My other half

I never liked my twin sister when we were young. I found her to be too irritating. She used to pretend she was me, and eat my share of chocolates as well as hers. She used to pull my hair and run away. And as she could run very fast, I couldn’t catch her.

She didn’t like dolls, but preferred playing with toy guns and toy cars. She often dragged her cars into the dollhouse I had arranged with so much effort and destroy it, making me cry.

When we turned 12, things changed. I was like any other common 12-year-old girl, but she turned into a nasty tom boy. She wore the ugliest clothes — tee-shirts that were too big for her, torn baggy jeans. And she wore horrible chains around her neck that hung till her tummy. Her hairstyle was her worst feature — messy and untidy. She said that once she went off to college, she would have dreadlocks.

She used to think like a boy, and behave like one too. No wonder she won so many prizes and certificates for cricket and football matches.
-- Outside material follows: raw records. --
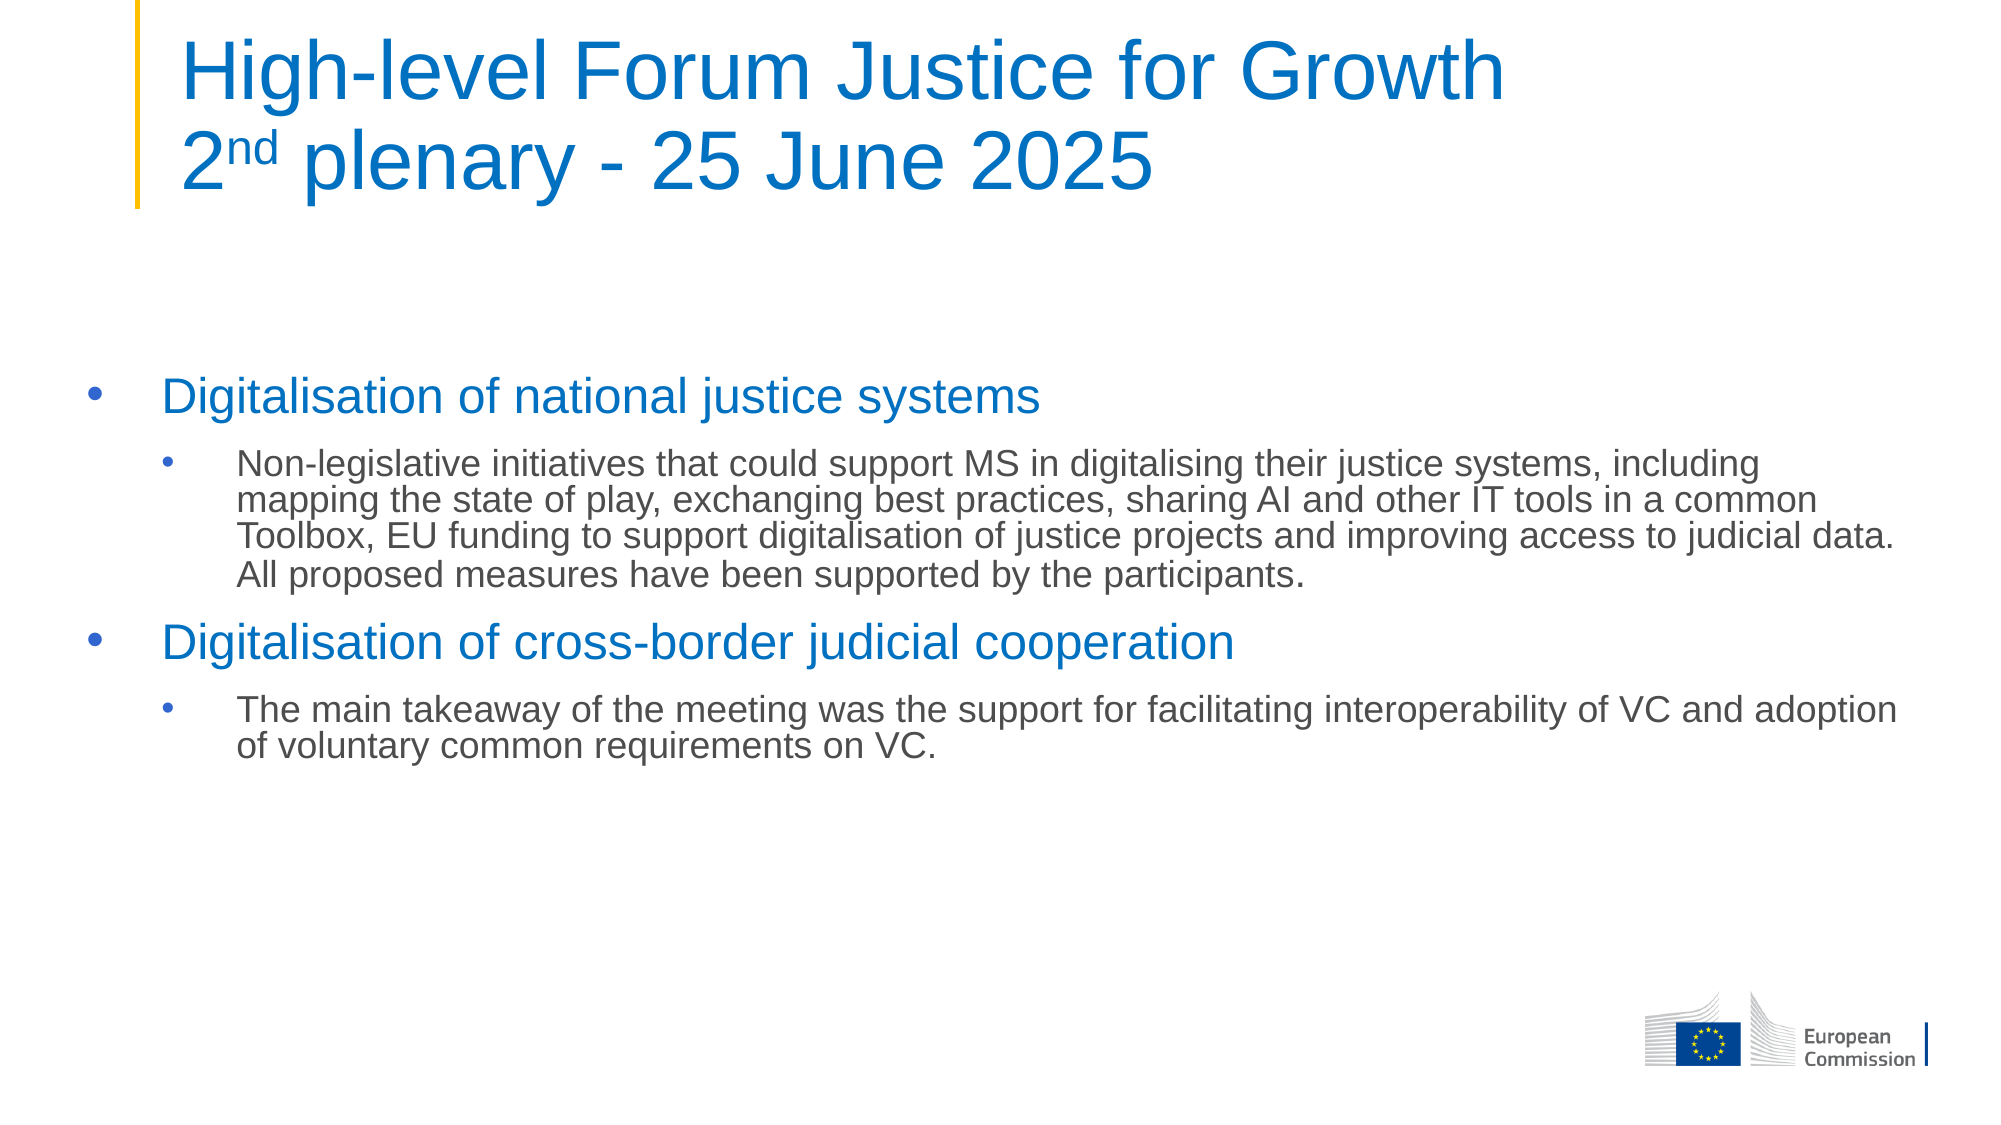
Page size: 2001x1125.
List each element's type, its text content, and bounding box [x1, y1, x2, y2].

title High-level Forum Justice for Growth 2nd plenary - 25 June 2025 [165, 96, 1885, 232]
text_box Digitalisation of national justice systems Non-legislative initiatives that could support MS in digitalising their justice systems, including mapping the state of play, exchanging best practices, sharing AI and other IT tools in a common Toolbox, EU funding to support digitalisation of justice projects and improving access to judicial data. All proposed measures have been supported by the participants. Digitalisation of cross-border judicial cooperation The main takeaway of the meeting was the support for facilitating interoperability of VC and adoption of voluntary common requirements on VC. [71, 367, 1929, 846]
picture [1645, 991, 1928, 1066]
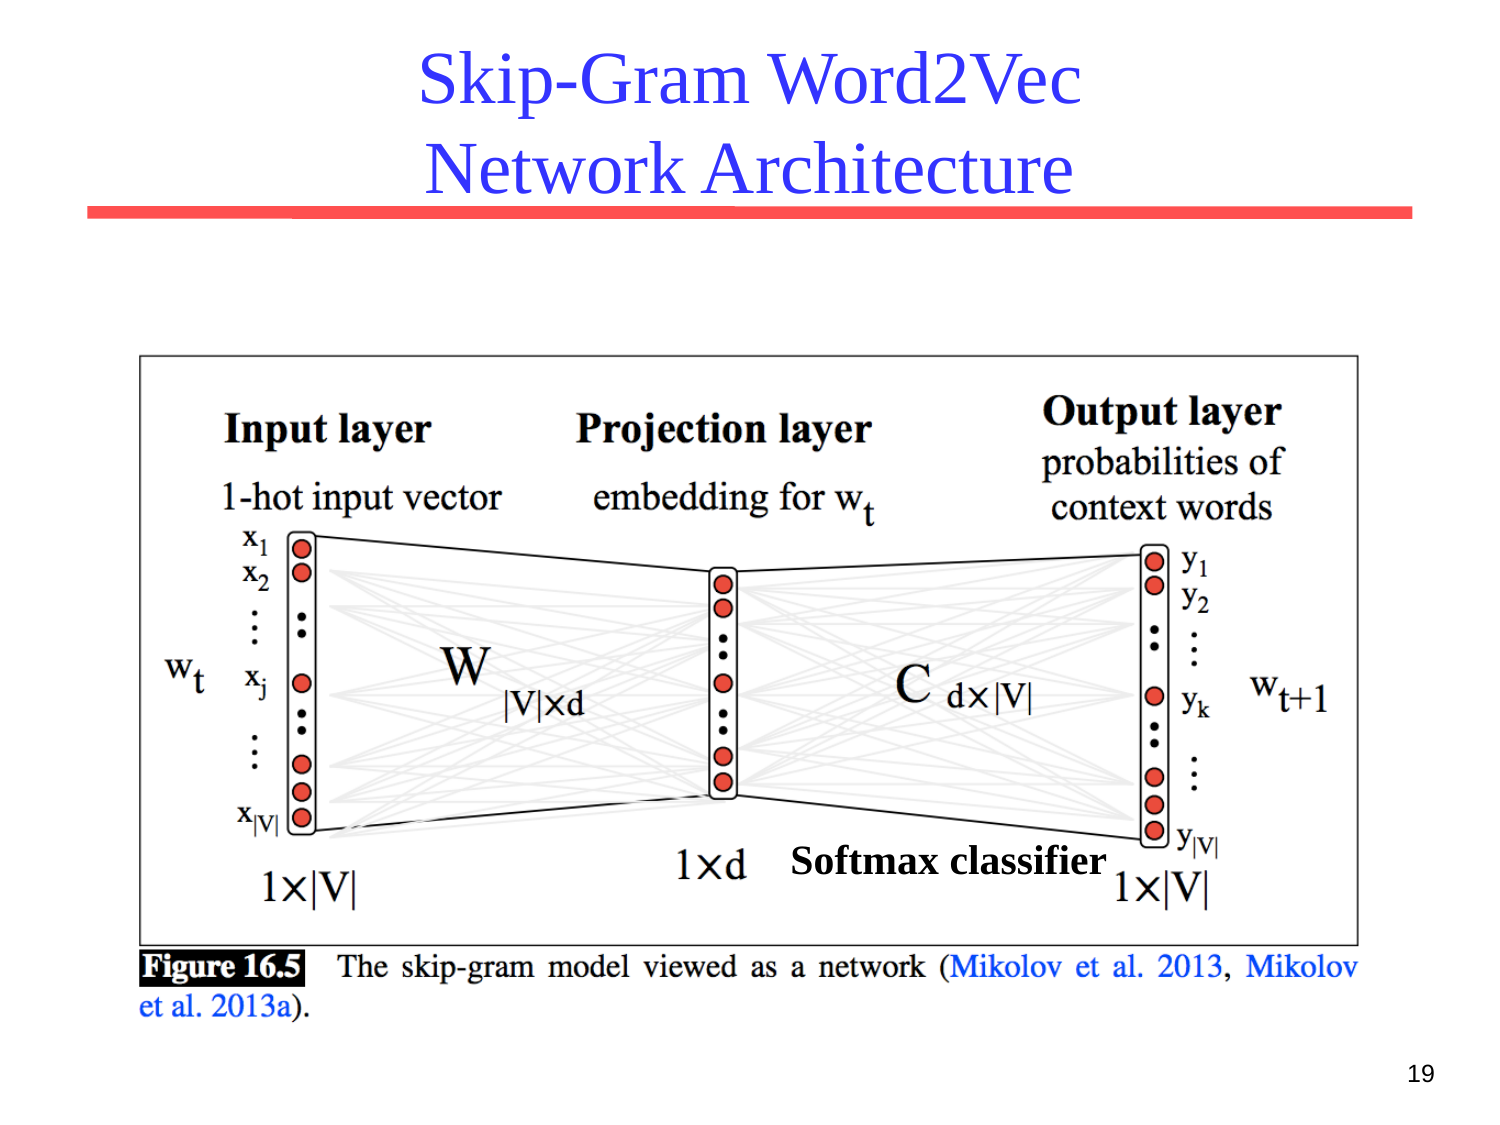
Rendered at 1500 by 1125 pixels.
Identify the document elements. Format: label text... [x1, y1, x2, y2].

One thing I liked about her was that she never got angry and was willing to help me in any way she could. She used to make me laugh with her silly behaviour. And I could always trust her, and share any secret because she never revealed it to a single living soul.

She gave the sweetest birthday gifts — things that I had always wanted. Once when we were 14, we went shopping. She saw me buy a second-hand book because I did not have enough pocket money. The next week, on our birthday she gave me the whole series of the book, and all of them first-hand. She had spent all her pocket money she had saved for months.

I could only give her a pair of sneakers and a large poster of Iron Maiden. Still she said those were the best gifts she ever got.

On our 16th birthday, she bought me a beautiful platinum bracelet inside which had these words inscribed: “To the best sister in the world, from the best ‘brother’ in the world.” I had a laugh, but yes, she was the best ‘brother’ ever.

We have grown up since, but my sister hasn’t changed much. She still is a ‘boy’, but thank God, she doesn’t have dreadlocks! I love her the same…even more than before. She is the best sister, oops brother, that I have.